中堅校&女子校が人気上昇
親の心がまえも重要に
「2月の勝者」を巡る小学6年生の長い戦いも残すところ100日余り。
近年、首都圏の中学受験はまさにブームといえる過熱ぶりとなっている。直近2023年入試の受験者数は、私立中学と国立中学を合わせて5万2600人(首都圏模試センター)と、過去最多だった前年を上回り、受験率も17.86%と前年から0.56ポイント上昇した(下図参照)。来る24年入試はどうなるのか。
「少子化の影響で、今年の1都3県の小学6年生の人口は前年から5000人以上の減少、率にして2%下がっている。一方で中学受験率は23年よりも高まるとみられ、さらに志望校の二極化も進行しており厳しい入試は継続している」とみるのは、四谷大塚の岩崎隆義情報本部本部長だ。
23年入試の受験者率が14年ぶりに10%の大台を突破した関西圏についても、日能研関西の森永直樹取締役は「受験者数では23年とほぼ同数の400人近い増加、受験率の方は10.2%に届くことも十分あり得る。特に大阪府の受験率が下がる要因は全くない」と断言する。今後は大阪府による高校授業料の完全無償化も中受ブームの追い風になる。

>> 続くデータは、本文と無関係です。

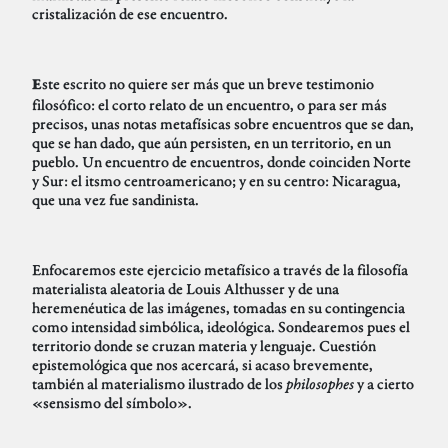
cristalización de ese encuentro.
ste escrito no quiere ser más que un breve testimonio
E
filosófico: el corto relato de un encuentro, o para ser más
precisos, unas notas metafísicas sobre encuentros que se dan,
que se han dado, que aún persisten, en un territorio, en un
pueblo. Un encuentro de encuentros, donde coinciden Norte
y Sur: el itsmo centroamericano; y en su centro: Nicaragua,
que una vez fue sandinista.
Enfocaremos este ejercicio metafísico a través de la filosofía
materialista aleatoria de Louis Althusser y de una
heremenéutica de las imágenes, tomadas en su contingencia
como intensidad simbólica, ideológica. Sondearemos pues el
territorio donde se cruzan materia y lenguaje. Cuestión
epistemológica que nos acercará, si acaso brevemente,
también al materialismo ilustrado de los
philosophes
y a cierto
«sensismo del símbolo».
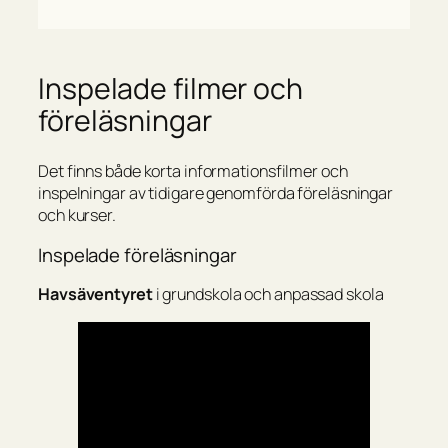
Inspelade filmer och
föreläsningar
Det finns både korta informationsfilmer och
inspelningar av tidigare genomförda föreläsningar
och kurser.
Inspelade föreläsningar
Havsäventyret
i grundskola och anpassad skola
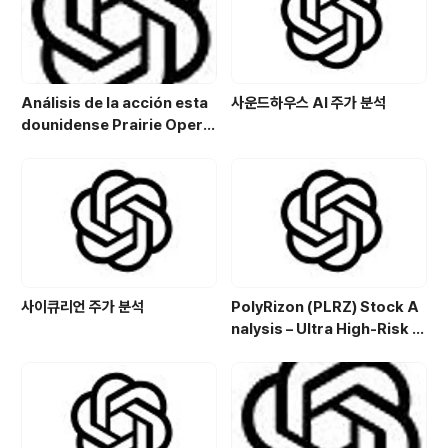
Análisis de la acción esta
사운드하우스 AI 주가 분석
dounidense Prairie Opera
ting Co. (PROP): Potencial
de crecimiento y estrategi
a de inversión en el sector
energético
사이큐리언 주가 분석
PolyRizon (PLRZ) Stock A
nalysis – Ultra High-Risk N
asal Hydrogel Micro-Cap
with Allergy, Virus & Nalox
one Platform Potential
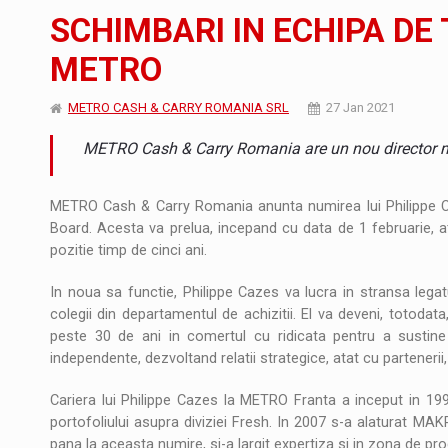
Noul Mercedes-Benz VLE este acum disponib
STIRI
SCHIMBARI IN ECHIPA D
JAECOO 5 SHS-H a ajuns in Romania
STIRI
METRO
Proteinmaxxing and the Future of Protein
ARTICOLE
METRO CASH & CARRY ROMANIA SRL
27 Jan 2021
METRO Cash & Carry Romania are un nou director 
METRO Cash & Carry Romania anunta numirea lui Philippe 
Board. Acesta va prelua, incepand cu data de 1 februarie, at
pozitie timp de cinci ani.
In noua sa functie, Philippe Cazes va lucra in stransa le
colegii din departamentul de achizitii. El va deveni, totodat
peste 30 de ani in comertul cu ridicata pentru a sustine
independente, dezvoltand relatii strategice, atat cu partenerii,
Cariera lui Philippe Cazes la METRO Franta a inceput in 1998
portofoliului asupra diviziei Fresh. In 2007 s-a alaturat MA
pana la aceasta numire, si-a largit expertiza si in zona de p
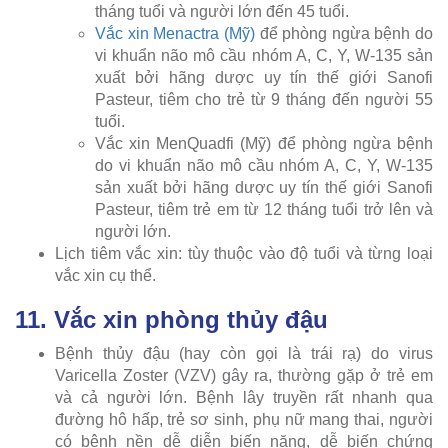
tháng tuổi và người lớn đến 45 tuổi.
Vắc xin Menactra (Mỹ)
để phòng ngừa bệnh do
vi khuẩn não mô cầu nhóm A, C, Y, W-135 sản
xuất bởi hãng dược uy tín thế giới Sanofi
Pasteur, tiêm cho trẻ từ 9 tháng đến người 55
tuổi.
Vắc xin MenQuadfi (Mỹ) để phòng ngừa bệnh
do vi khuẩn não mô cầu nhóm A, C, Y, W-135
sản xuất bởi hãng dược uy tín thế giới Sanofi
Pasteur, tiêm trẻ em từ 12 tháng tuổi trở lên và
người lớn.
Lịch tiêm vắc xin: tùy thuộc vào độ tuổi và từng loại
vắc xin cụ thể.
11. Vắc xin phòng thủy đậu
Bệnh thủy đậu (hay còn gọi là trái rạ) do virus
Varicella Zoster (VZV) gây ra, thường gặp ở trẻ em
và cả người lớn. Bệnh lây truyền rất nhanh qua
đường hô hấp, trẻ sơ sinh, phụ nữ mang thai, người
có bệnh nền dễ diễn biến nặng, dễ biến chứng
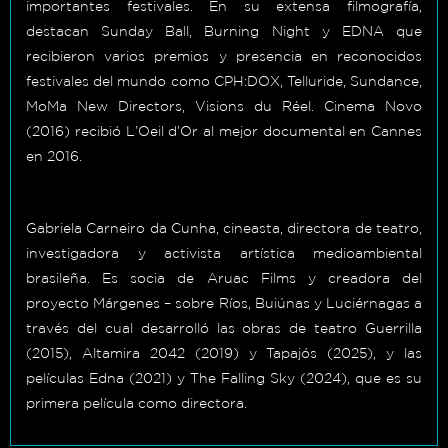
importantes festivales. En su extensa filmografía,
destacan Sunday Ball, Burning Night y EDNA que
recibieron varios premios y presencia en reconocidos
festivales del mundo como CPH:DOX, Telluride, Sundance,
MoMa New Directors, Visions du Réel. Cinema Novo
(2016) recibió L’Oeil d’Or al mejor documental en Cannes
en 2016.
Gabriela Carneiro da Cunha, cineasta, directora de teatro,
investigadora y activista artística medioambiental
brasileña. Es socia de Aruac Films y creadora del
proyecto Márgenes – sobre Ríos, Buiúnas y Luciérnagas a
través del cual desarrolló las obras de teatro Guerrilla
(2015), Altamira 2042 (2019) y Tapajós (2025), y las
películas Edna (2021) y The Falling Sky (2024), que es su
primera película como directora.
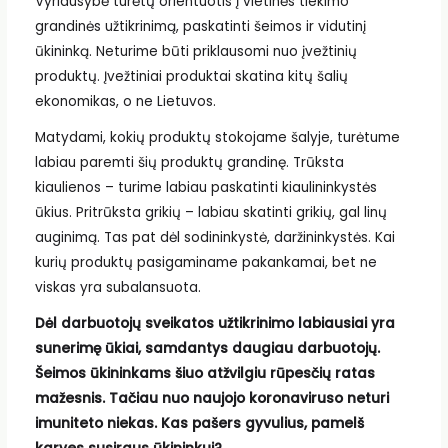
Vyriausybė turėtų orientuotis į vietinės tiekimo
grandinės užtikrinimą, paskatinti šeimos ir vidutinį
ūkininką. Neturime būti priklausomi nuo įvežtinių
produktų. Įvežtiniai produktai skatina kitų šalių
ekonomikas, o ne Lietuvos.
Matydami, kokių produktų stokojame šalyje, turėtume
labiau paremti šių produktų grandinę. Trūksta
kiaulienos – turime labiau paskatinti kiaulininkystės
ūkius. Pritrūksta grikių – labiau skatinti grikių, gal linų
auginimą. Tas pat dėl sodininkystė, daržininkystės. Kai
kurių produktų pasigaminame pakankamai, bet ne
viskas yra subalansuota.
Dėl darbuotojų sveikatos užtikrinimo labiausiai yra
sunerimę ūkiai, samdantys daugiau darbuotojų.
Šeimos ūkininkams šiuo atžvilgiu rūpesčių ratas
mažesnis. Tačiau nuo naujojo koronaviruso neturi
imuniteto niekas. Kas pašers gyvulius, pamelš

首都圏の中受ブームのけん引役は東京都、中でも都心部だ。森上教育研究所の森上展安代表は「特に湾岸エリアに子どもが増えたことが、東京の中学受験熱の要因。加えて近年は都心回帰で優秀層の家庭が都心に集まっている。一方、コロナ禍で東京の優秀層が神奈川県の上位校を回避する動きがあったが、24年入試は一服するだろう」と分析する。
またSAPIX(サピックス)の広野雅明教育事業本部本部長は、「大学入試を考えた場合、高校入試を挟まない中高一貫校の方が、英語4技能を伸ばすにせよ、海外留学をするにせよ、非常に有利だと考える家庭が、特に都心部で増えていることが昨今の受験者数の増加の一因」と言う。
より具体的な24年入試の動向を見てみよう。
「今年のポイントは中堅校や伝統女子校の人気が上がっていること」と首都圏模試センターの北一成教育研究所長は解説する。
一方、難関校はどうか。広野氏は「筑駒(筑波大学附属駒場)が24年入試から通学区域を拡大することが一つ。また東京都の私学協会が今年、帰国生入試について、通常の入試日より早い日程で入試を行う場合のルールを設けたが、この動きに付随して開成の募集要項が変更され、これまで受験資格がなかったインターナショナルスクールなどの子どもが24年入試から受験できることも志願者動向のポイントになる」と話す。
また、首都圏では9月末から10月初旬にかけて複数のカトリック系学校が上智大学と高大連携協定を締結。また、香蘭女学校は立教大との系属校推薦における枠を拡大して実質、附属校的になったとも言われる。当然、これらの動きは志願者動向に影響を与える。
関西圏を牽引するのは大阪だ。アップの井上隆弘執行役員は「公立小学校の生徒数が増えている大阪市天王寺区、中央区、北区、西区と、吹田市の千里中央駅周辺が大阪府の中学受験熱を高めている」と解説する。
注目校としては「灘(神戸市)など最難関校や難関校は23年入試に引き続いて人気を集め、関関同立の付属校も安定的な人気を維持するとみられる」(井上氏)という。
ただし、わが子のライバルともいえる志願者の増減に一喜一憂しないことも大切だ。
「昨今の傾向として、志願者の増減が実際の難易度に影響するケースは少なくなっている。難易度が上がるのは合格率80%ラインの志願者が増えたとき。受験生を持つ親は、志望者の増減ではなく塾の偏差値表を信じてほしい」と岩崎氏は念を押す。
親世代の中学受験と違い、家族一丸で臨むのが令和の中学受験の特徴だ。わが子が積み上げてきた成果を発揮するためにも、直前期の親のサポートや、情報の取捨選択が重要になっている。
広野氏は「親の心構えとして、仮に偏差値60の実力の子どもでも、常にその実力を出せるとは限らない。良いときと悪いときで偏差値10は違ってくると認識してほしい。加えてテクニカルの部分では、第1志望がどうしても行きたい学校ならば、合格率40%であってもチャレンジする気持ちが重要。偏差値表の数字は合格率80%ラインなので、これよりも4~5㌽下であっても合格する可能性はある」とする。
泣いても笑っても、あと100日──。ここまで来たら、周囲に惑わされず、わが子を信じる以外にない。